Having attended the NW Flower and Garden Show for almost 17 years, I couldn't help but have a bit of an expectation when I heard of the San Francisco Flower and Garden Show. I've always associated the city as multicultural, cutting edge in terms of design, trendy and would pave the way with the latest in lifestyle.
So, I walked in the halls and saw this:
It had an interesting, almost COUNTY FAIR feel to it; a large exhibition hall minus the livestock. Then the photo below just needed a clown and maybe a few rides in the background.
|Not gonna lie, this was awesome to see!|
The show gardens represented a country with the overall theme of "Gardens Make the World Go Round". Let's see which countries you can identify with just the photos I took.

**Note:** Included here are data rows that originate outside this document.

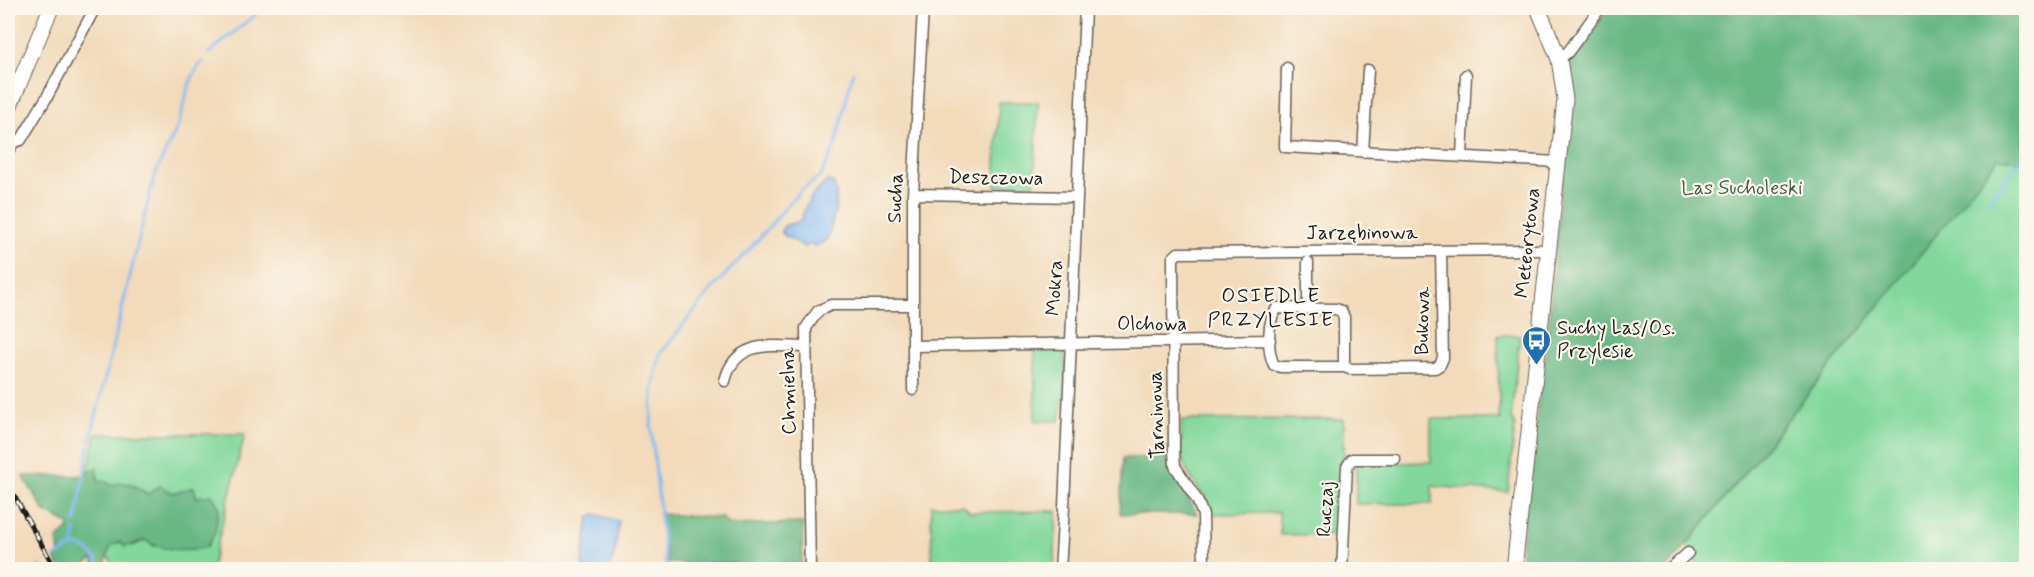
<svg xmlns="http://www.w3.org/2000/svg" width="2034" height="577" font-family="Mynerve,sans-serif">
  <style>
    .green { fill: #82d89c; stroke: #4f7a5c; stroke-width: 1.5 }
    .forest { fill: #69b884; stroke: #426a50; stroke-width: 1.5 }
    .water { fill: #84b9f3; stroke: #506a88; stroke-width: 1.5 }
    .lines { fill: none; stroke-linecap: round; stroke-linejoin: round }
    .stream { stroke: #84b9f3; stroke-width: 3 }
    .street-casing { stroke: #675e53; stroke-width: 13 }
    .secondary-casing { stroke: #675e53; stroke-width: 17 }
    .street { stroke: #fff; stroke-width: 10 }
    .secondary { stroke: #fff; stroke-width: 15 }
    .rail-casing { stroke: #1c1c1c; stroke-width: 5 }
    .rail { stroke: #fbf7ec; stroke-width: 3; stroke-dasharray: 9; stroke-linecap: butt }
    .labels { text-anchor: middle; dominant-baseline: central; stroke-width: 4.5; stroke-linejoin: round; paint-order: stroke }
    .street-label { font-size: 20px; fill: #1c1c1c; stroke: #fbf7ec }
    .park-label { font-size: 20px; fill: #405e49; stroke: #fbf7ec }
    .poi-label { font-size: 20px; fill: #1c1c1c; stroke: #fbf7ec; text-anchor: start }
    .neighbourhood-label { font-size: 21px; letter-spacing: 1.5px; fill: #1c1c1c; stroke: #fbf7ec }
  </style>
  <rect width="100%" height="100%" fill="#fbf7ec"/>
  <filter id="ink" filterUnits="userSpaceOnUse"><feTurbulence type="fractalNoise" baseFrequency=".0167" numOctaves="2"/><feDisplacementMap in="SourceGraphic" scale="12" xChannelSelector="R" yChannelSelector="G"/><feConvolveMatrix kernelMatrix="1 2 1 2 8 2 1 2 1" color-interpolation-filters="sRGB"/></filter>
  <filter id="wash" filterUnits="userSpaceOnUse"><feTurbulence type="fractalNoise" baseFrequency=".008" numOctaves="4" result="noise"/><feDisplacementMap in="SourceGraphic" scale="24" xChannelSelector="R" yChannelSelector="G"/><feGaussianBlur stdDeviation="1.35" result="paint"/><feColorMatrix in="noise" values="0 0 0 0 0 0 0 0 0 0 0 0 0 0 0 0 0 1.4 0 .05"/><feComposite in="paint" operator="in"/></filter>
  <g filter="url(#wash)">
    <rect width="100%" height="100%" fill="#f2daba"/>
    <path class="green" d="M999,102H1038L1034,186H995Z
      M1998,157L2021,161L2026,157V569H1700L1687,545Z
      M1498,335H1520L1511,418L1515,425L1508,492L1432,486V504H1356V464L1431,462V419H1502L1499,418Z
      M1047,348C1054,348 1061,348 1064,355C1069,364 1062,409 1060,421H1035V351Z
      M1344,419V456L1337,482L1336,534L1280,535L1279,513L1211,514C1208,498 1198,489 1190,476C1178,459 1181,439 1182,420Z
      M96,434H245L211,569H117L107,555L112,545L120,542L134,546L145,540L154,546L166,547L217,518L219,507L196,497L194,488L173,493L159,486L148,494L132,484L111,485L98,482L97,469L87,473Z
      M931,505H963L970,512L1057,511L1054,569H932Z"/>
    <path class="forest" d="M1609,8H2026V157L2021,161L1998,158L1667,569L1519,570L1527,487L1548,334L1570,91L1568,75L1571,61Z
      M1166,457L1197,514H1120L1123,458Z
      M97,468L98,482L103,480L111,485C125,479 136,487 148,494L159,486L173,493L194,487L196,497L212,495L219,507L215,533L206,548C186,550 162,552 145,540L125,547L120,542L112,545L107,555L106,563L110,569H95L93,559L79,569H60L56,561L59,553L57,539L68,530L69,524L45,512L23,476H81Z
      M659,514L722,518L729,525L803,523L802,564L668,563Z"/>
    <path class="water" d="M827,181L832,182C842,195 832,224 827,240L815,246L809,244L804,247C796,240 787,239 781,232L784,226L801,221C806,201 813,195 827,181Z
      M594,514L619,521C617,532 616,560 608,568C603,572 590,570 584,568L582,564L589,518Z"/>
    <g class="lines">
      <path class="stream" d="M208,54L263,8
        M2026,153V152
        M1988,201L2021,159
        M90,441L153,181C159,163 168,147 176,130C186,107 185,80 203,61
        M76,522L89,446
        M73,546C89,545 94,557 103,570
        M54,558L73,546L75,530
        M34,570L41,566
        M666,570L651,426L653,388L660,354L711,290L756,242L800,191L821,176L836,144L853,72"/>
    </g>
  </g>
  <g filter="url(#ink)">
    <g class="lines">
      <defs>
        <path id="street" d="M1559,59L1568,52L1600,8
          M1287,68L1285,147L1558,162
          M8,151L14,142L21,140L47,97L95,8
          M1363,152L1368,70
          M1462,156L1466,75
          M913,194L1077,197
          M1308,262V308
          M1277,308L1336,309L1341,311L1344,317V367H1281L1274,365C1267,351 1267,321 1277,308Z
          M913,346L1270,340
          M1344,367L1350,369L1435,368L1440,365L1443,358L1441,251
          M725,381C735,339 772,346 806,347
          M913,390V194L923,8
          M810,570L806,328L818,311L831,305H913
          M1060,570L1064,507L1085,8
          M1204,570L1203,515L1197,500L1175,466L1174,452L1173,258L1178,253L1547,250
          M1342,570L1347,466L1352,459H1395
          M1669,570L1688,553"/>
        <path id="secondary" d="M8,110L51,8
          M1514,570L1565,99L1559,59L1538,8"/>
      </defs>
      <use href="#street" class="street-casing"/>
      <use href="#secondary" class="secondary-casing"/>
      <use href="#street" class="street"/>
      <use href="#secondary" class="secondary"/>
      <defs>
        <path id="rail" d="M8,485L56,570"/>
      </defs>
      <use href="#rail" class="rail-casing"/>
      <use href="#rail" class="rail"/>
    </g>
  </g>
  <defs>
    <symbol id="bus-pin" viewBox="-11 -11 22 30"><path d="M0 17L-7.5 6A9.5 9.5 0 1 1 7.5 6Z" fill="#1f6fb2" stroke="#fbf7ec"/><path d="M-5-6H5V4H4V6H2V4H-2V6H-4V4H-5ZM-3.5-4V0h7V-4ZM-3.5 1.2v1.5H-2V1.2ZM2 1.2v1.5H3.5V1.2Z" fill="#fff"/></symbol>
  </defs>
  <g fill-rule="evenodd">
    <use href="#bus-pin" x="1520" y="324" width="33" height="45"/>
  </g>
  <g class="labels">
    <g class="street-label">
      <text transform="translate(996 178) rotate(1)">Deszczowa</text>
      <text transform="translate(896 198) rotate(-88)">Sucha</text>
      <text x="1362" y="233">Jarzębinowa</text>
      <text transform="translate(1528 243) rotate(-84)">Meteorytowa</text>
      <text transform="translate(1055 288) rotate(-87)">Mokra</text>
      <text transform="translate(1423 321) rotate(-89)">Bukowa</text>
      <text x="1152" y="324">Olchowa</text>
      <text transform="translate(789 391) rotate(-91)">Chmielna</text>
      <text transform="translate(1157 415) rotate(-92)">Tarninowa</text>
      <text transform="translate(1326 509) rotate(-87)">Ruczaj</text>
    </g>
    <g class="park-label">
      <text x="1742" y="188">Las Sucholeski</text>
    </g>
    <g class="poi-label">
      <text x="1557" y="328">Suchy Las/Os.<tspan x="1557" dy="23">Przylesie</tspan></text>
    </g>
    <g class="neighbourhood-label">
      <text x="1271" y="296">OSIEDLE<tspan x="1271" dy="24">PRZYLESIE</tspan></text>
    </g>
  </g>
  <rect width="2034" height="577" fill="none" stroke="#fbf7ec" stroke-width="30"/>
</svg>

What I tried to look for in the show were interesting and eye-catching compositions and, of course, wonderful plants!
This composition and walk-through garden has these interesting panels and cone-shaped containers. I like the effect the grasses at the base create to make it seem like the pots are hovering just above them. The lighting and the shadows created on the panels were unique. The plant palette....meh.
Now this garden had some wonderful plants! Diverse selection of what appear to be primarily grasses, California natives and, basically, a drought tolerant landscape. It just lacks a little definition and no one plant really stands out. The stone work all around the garden was pretty cool though:
Kudos to George Hull and the students at Arizona State University who put together a display that pretty much swept all the awards!!! Of all the gardens, it was the most complete and the different rooms show goers were able to experience was pretty well done. Their use of materials, mostly (if not all) recycled, was fantastic. They wanted to demonstrate simple vignettes that the home owner can easily build and replicate in their warm/arid landscape. More photos of their garden and how it was built in this LINK.
These faux stone walls lit from the base were very effective and done to scale very well.
And the architectural plantings of mostly desert Southwest plants were in fine display and wonderfully contrasted with the intensely colored walls.
So this was suppose to be the Philippines.
One of my favorite gardens was this simply planted space that was both comfortable and sophisticated at the same time. Wonderful specimen olives with excellent form and the paving materials were very nice. Great use of gabion walls as well.
The true centerpiece of the entire show was this phenomenal globe planted up with succulents! A mighty impressive feat!!
I'm sorry I didn't have time to read the description of this garden. It was simply a "WTF??" moment.